Implement state persistence using Event Sourcing. Practically, this means:

  1. Replace the NewState outcome with a StateChanged event which can be part of the Outcome of HeadLogic's update function, representing the change to be applied to the current state.
  2. Add an aggregate function to manage applying StateChanged events on top of the current HeadState to keep it updated in-memory.
  3. Persist StateChangeds in an append-only log using a dedicated handle.
  4. Upon node startup, reread StateChanged events log and reapply those to reset the HeadState.

The following sequence diagram illustrates new event handling in the HeadLogic:

Consequences

  • 🐎 The main expected consequence of this change is an increase of the overall performance of Hydra Head network.

  • Need to pattern match twice on the HeadState, once in update and once in aggregate.

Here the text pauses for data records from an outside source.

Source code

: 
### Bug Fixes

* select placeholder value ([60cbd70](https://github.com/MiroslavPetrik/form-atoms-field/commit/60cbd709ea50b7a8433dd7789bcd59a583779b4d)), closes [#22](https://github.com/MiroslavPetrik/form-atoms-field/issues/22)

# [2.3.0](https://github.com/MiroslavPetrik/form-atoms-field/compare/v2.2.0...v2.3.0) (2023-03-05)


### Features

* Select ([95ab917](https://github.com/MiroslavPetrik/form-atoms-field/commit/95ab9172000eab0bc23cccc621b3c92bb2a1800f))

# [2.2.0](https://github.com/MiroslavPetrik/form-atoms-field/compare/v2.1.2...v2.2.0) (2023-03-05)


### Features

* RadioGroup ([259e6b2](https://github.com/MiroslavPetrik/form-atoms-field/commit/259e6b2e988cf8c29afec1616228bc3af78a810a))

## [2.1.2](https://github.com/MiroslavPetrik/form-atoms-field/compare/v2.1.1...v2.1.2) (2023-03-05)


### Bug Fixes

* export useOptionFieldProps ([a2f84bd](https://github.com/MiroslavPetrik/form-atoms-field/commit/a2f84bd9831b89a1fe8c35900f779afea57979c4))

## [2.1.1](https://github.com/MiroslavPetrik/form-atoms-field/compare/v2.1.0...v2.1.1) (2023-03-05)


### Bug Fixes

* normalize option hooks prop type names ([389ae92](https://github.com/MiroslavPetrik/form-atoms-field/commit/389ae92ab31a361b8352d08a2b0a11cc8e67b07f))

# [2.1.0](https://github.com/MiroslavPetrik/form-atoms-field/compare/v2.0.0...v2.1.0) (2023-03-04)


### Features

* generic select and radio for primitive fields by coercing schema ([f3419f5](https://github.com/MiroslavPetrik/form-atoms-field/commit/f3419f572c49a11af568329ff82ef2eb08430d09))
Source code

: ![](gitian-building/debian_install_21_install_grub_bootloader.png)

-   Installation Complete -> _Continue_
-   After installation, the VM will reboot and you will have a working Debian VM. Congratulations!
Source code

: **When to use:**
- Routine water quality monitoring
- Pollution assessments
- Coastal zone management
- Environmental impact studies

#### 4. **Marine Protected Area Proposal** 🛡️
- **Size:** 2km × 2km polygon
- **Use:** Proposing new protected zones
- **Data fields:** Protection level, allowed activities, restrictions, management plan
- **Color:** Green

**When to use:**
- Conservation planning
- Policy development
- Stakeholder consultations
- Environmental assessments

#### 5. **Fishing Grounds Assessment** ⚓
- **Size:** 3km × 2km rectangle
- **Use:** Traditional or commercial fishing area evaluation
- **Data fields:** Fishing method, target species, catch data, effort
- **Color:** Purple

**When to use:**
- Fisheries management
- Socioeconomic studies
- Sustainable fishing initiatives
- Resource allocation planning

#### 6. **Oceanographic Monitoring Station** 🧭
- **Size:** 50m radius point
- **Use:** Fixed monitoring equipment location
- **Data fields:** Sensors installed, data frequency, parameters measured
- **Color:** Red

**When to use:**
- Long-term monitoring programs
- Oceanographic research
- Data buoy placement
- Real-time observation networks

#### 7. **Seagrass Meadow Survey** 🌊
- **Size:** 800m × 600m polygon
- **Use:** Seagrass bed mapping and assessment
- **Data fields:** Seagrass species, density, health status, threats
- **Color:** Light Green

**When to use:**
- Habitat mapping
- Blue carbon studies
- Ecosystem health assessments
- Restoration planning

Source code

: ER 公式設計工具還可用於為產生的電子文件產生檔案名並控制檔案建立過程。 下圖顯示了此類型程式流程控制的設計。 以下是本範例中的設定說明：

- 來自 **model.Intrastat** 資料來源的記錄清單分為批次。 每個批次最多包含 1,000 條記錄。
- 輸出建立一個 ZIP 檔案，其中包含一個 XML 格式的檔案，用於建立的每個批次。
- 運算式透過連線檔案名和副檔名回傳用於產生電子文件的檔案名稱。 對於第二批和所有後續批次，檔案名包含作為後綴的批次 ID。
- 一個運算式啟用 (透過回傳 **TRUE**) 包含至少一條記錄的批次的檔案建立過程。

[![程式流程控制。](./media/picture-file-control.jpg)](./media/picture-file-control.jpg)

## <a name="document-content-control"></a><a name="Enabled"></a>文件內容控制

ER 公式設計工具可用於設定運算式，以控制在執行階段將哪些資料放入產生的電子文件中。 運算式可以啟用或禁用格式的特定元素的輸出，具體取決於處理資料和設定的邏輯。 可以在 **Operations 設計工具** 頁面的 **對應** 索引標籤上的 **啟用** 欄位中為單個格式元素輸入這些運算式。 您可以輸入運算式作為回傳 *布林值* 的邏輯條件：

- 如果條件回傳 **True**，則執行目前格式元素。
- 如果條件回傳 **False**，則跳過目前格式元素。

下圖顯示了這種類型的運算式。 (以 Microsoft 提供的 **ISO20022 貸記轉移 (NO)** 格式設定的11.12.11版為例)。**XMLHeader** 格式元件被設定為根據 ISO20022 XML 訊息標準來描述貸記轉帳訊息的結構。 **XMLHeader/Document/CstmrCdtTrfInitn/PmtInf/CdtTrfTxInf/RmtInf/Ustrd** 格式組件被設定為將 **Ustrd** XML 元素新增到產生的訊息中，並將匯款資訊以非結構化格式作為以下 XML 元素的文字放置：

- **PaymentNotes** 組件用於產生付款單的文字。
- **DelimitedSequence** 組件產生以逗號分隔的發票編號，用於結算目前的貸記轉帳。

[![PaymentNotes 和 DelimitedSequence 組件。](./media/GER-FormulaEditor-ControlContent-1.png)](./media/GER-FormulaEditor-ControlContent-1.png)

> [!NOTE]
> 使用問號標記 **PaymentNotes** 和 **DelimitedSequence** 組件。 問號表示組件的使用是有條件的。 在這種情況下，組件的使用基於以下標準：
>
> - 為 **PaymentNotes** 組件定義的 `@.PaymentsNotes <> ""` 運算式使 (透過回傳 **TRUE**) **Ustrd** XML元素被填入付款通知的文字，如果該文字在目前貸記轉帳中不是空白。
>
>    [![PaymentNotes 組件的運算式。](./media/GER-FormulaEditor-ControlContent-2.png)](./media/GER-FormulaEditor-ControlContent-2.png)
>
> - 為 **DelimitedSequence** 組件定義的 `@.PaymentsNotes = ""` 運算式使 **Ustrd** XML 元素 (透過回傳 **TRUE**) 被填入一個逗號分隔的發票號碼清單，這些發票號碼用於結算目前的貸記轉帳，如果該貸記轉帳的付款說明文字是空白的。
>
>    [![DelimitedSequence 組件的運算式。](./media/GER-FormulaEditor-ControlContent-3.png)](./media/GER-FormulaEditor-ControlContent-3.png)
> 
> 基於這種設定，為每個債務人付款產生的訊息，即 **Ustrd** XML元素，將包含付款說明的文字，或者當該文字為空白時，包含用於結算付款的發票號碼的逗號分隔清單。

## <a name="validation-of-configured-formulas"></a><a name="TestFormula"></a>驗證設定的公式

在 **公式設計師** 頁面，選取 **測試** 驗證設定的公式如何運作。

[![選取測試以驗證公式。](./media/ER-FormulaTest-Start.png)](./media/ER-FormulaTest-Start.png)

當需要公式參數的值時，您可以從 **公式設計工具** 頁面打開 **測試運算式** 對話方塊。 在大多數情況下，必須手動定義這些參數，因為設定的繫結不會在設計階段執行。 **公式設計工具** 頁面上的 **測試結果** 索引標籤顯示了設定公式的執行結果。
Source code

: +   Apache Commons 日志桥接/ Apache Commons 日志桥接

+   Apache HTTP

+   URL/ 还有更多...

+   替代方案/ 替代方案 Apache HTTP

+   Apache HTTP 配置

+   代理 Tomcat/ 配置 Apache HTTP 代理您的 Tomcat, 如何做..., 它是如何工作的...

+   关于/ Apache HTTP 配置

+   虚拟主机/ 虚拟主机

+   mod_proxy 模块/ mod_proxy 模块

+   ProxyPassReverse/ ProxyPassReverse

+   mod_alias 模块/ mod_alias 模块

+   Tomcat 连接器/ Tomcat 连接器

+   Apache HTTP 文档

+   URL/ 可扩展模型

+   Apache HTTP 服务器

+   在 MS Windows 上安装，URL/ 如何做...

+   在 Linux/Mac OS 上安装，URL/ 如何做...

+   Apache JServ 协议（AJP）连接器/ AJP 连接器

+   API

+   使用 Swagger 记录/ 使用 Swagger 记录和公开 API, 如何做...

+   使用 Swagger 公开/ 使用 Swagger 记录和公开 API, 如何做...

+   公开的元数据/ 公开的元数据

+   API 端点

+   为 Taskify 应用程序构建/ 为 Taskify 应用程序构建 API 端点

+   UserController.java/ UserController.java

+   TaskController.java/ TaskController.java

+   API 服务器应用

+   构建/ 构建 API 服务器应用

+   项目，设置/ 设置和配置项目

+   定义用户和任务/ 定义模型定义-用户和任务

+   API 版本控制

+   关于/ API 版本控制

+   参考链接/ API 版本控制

  • Terms from the specification are distributed over update and aggregate function. For example, the statements about updating all seen transactions would now be in aggregate and not anymore in update.

  • New possibilities this change introduces with respect to ServerOutput handling and client's access to a head's state:

    • Instead of having the HeadLogic emits directly a ClientEffect, the latter could be the result of a client-centric interpretation of a StateChanged.
    • Pushing this a little further, we could maintain a Query Model for clients with a dedicated Query API to ease implementation of stateless clients.
  • Calling StateChanged an event while treating it in the code alongside effects might introduce some confusion as we already use the word Event to designate the inputs (a.k.a. commands) to the Head logic state machine. We might want at some later point to unify the terminology.